This week I was talking to my mother as she talked to me about not being my “usual, happy, bubbly self.” I wanted to hide from the world as I felt my imperfections seeping out, unable to plaster the smile on. I asked her how my patients and others that I would like to think highly of me would react if they could see me in that moment, not at my best. She said, they will say “You are human.”
I know when someone opens up to me and shares with me their faults, fears, or other imperfections it brings a sense of deeper intimacy, compassion, and connection that cannot be achieved without that kind of vulnerability. However, I notice the shame I feel at admitting those things to the world in my self. It feels terrifying. We are taught not to cry, to look a certain way, to follow the rules, and to not disturb the status quo. Except, everything that inspires us fits into none of those molds.
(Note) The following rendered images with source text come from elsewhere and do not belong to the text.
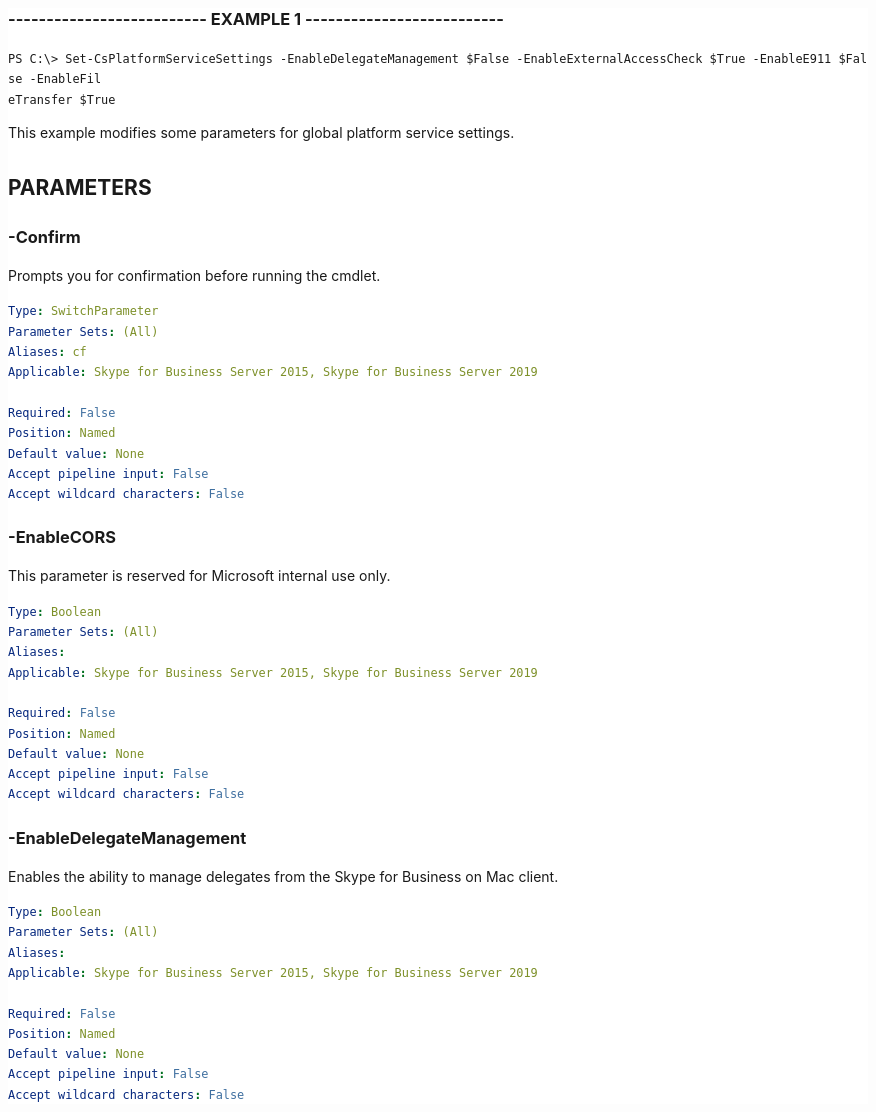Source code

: ### -------------------------- EXAMPLE 1 --------------------------
```
PS C:\> Set-CsPlatformServiceSettings -EnableDelegateManagement $False -EnableExternalAccessCheck $True -EnableE911 $False -EnableFil
eTransfer $True
```

This example modifies some parameters for global platform service settings.

## PARAMETERS

### -Confirm
Prompts you for confirmation before running the cmdlet.

```yaml
Type: SwitchParameter
Parameter Sets: (All)
Aliases: cf
Applicable: Skype for Business Server 2015, Skype for Business Server 2019

Required: False
Position: Named
Default value: None
Accept pipeline input: False
Accept wildcard characters: False
```

### -EnableCORS
This parameter is reserved for Microsoft internal use only.

```yaml
Type: Boolean
Parameter Sets: (All)
Aliases:
Applicable: Skype for Business Server 2015, Skype for Business Server 2019

Required: False
Position: Named
Default value: None
Accept pipeline input: False
Accept wildcard characters: False
```

### -EnableDelegateManagement
Enables the ability to manage delegates from the Skype for Business on Mac client.

```yaml
Type: Boolean
Parameter Sets: (All)
Aliases:
Applicable: Skype for Business Server 2015, Skype for Business Server 2019

Required: False
Position: Named
Default value: None
Accept pipeline input: False
Accept wildcard characters: False
```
I think about the straight As I got in school because everyone told me how important that was, looking back, that form of perfection wasn’t that important either, and the anxiety it took to get them tore me apart. Perfection is an illusion and so I am trying to give up the quest. Brene Brown wrote a whole book on this, on Daring Greatly, and so as I seek the support of her words I will share them with you as well, so maybe you can be inspired to Dare Greatly today as well.
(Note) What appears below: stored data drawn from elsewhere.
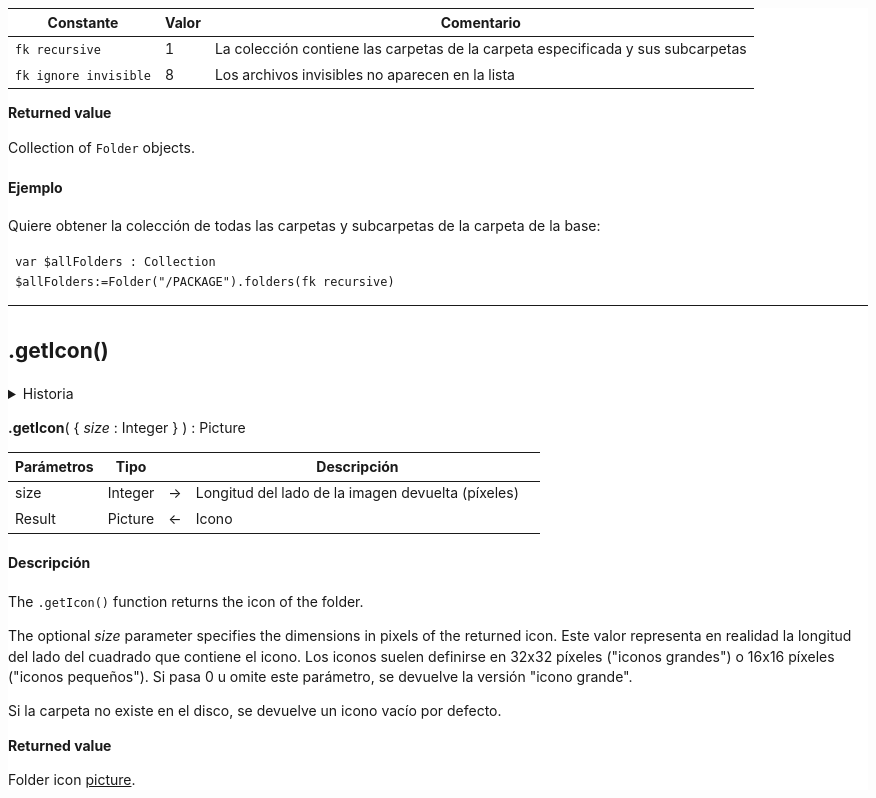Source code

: | Constante             | Valor | Comentario                                                                      |
| --------------------- | ----- | ------------------------------------------------------------------------------- |
| `fk recursive`        | 1     | La colección contiene las carpetas de la carpeta especificada y sus subcarpetas |
| `fk ignore invisible` | 8     | Los archivos invisibles no aparecen en la lista                                 |

**Returned value**

Collection of `Folder` objects.

#### Ejemplo

Quiere obtener la colección de todas las carpetas y subcarpetas de la carpeta de la base:

```4d
 var $allFolders : Collection
 $allFolders:=Folder("/PACKAGE").folders(fk recursive)
```



***



## .getIcon()

<details><summary>Historia</summary></details>

**.getIcon**( { *size* : Integer } ) : Picture



| Parámetros | Tipo    |    | Descripción                                                          |                  |
| ---------- | ------- | -- | -------------------------------------------------------------------- | ---------------- |
| size       | Integer | -> | Longitud del lado de la imagen devuelta (píxeles) |                  |
| Result     | Picture | <- | Icono                                                                |  |

#### Descripción

The `.getIcon()` function returns the icon of the folder.

The optional _size_ parameter specifies the dimensions in pixels of the returned icon. Este valor representa en realidad la longitud del lado del cuadrado que contiene el icono. Los iconos suelen definirse en 32x32 píxeles ("iconos grandes") o 16x16 píxeles ("iconos pequeños"). Si pasa 0 u omite este parámetro, se devuelve la versión "icono grande".

Si la carpeta no existe en el disco, se devuelve un icono vacío por defecto.

**Returned value**

Folder icon [picture](Concepts/dt_picture.md).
“Owning our story can be hard but not nearly as difficult as spending our lives running from it. Embracing our vulnerabilities is risky but not nearly as dangerous as giving up on love and belonging and joy—the experiences that make us the most vulnerable. Only when we are brave enough to explore the darkness will we discover the infinite power of our light.”
“Because true belonging only happens when we present our authentic, imperfect selves to the world, our sense of belonging can never be greater than our level of self-acceptance.”
“Understanding the difference between healthy striving and perfectionism is critical to laying down the shield and picking up your life. Research shows that perfectionism hampers success. In fact, it’s often the path to depression, anxiety, addiction, and life paralysis.”
“When I look at narcissism through the vulnerability lens, I see the shame-based fear of being ordinary. I see the fear of never feeling extraordinary enough to be noticed, to be lovable, to belong, or to cultivate a sense of purpose.”
“Vulnerability is not about fear, grief, and dissappointment. It is the birthplace of everything we are hungry for.”